- **Short problem**:
Reproduce the Wallenstein biography, beginning at the words "She joined the" and ending after "of Saint Charles.", but swap "cello" for "violin".

- **Supplied passage**:
Catarina de Lemos Wallenstein (born 23 August 1986) is a Portuguese actress. She has appeared in more than twenty films since 2004.

==Biography==
Wallenstein was born in London, daughter of Pedro Franco Wallenstein Teixeira, double bass player of the Portuguese Symphonic Orchestra, and Lúcia de Castro Cardoso de Lemos, a lyric singer. Her family settled in Lisbon when she was still a child. On the paternal side, she is the granddaughter of the poet and actor Carlos Wallenstein and the actress, teacher and director Maria Wallenstein and niece of the actor José Wallenstein. She studied at the Lisbon Theatre and Film School.

She joined the choir of the Children's Music Foundation, where she also studied cello and choral singing. The same foundation led her to participate in the children's ensembles of operas such as Tosca, La Bohème, Carmen, in the National Theatre of Saint Charles.

[Element placement data]
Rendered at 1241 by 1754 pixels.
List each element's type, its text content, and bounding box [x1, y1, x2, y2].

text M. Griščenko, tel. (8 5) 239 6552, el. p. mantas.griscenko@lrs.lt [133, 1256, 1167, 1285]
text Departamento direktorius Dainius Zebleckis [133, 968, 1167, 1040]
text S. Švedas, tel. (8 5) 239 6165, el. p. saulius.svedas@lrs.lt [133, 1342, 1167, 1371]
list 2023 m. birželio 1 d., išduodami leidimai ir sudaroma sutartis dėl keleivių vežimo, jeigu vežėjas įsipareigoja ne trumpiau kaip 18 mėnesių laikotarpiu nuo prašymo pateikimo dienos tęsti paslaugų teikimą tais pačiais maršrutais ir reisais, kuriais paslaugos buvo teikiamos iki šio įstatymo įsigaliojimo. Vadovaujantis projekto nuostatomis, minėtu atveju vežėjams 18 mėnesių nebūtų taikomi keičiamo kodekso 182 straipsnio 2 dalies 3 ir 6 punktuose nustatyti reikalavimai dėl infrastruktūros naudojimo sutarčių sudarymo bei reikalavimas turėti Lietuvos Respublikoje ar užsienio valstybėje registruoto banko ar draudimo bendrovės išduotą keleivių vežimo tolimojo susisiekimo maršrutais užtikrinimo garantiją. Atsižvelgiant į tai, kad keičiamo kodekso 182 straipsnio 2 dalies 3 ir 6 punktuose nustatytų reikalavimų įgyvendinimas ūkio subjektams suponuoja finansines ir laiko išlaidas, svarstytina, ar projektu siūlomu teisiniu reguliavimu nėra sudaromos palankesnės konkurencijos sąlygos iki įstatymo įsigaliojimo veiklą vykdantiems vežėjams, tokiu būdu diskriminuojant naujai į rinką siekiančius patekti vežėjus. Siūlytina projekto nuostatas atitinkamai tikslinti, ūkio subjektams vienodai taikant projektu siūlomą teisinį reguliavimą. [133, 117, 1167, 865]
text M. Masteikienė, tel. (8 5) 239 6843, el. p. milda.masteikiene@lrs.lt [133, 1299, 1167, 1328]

- **Exercise result**:
She joined the choir of the Children's Music Foundation, where she also studied violin and choral singing. The same foundation led her to participate in the children's ensembles of operas such as Tosca, La Bohème, Carmen, in the National Theatre of Saint Charles.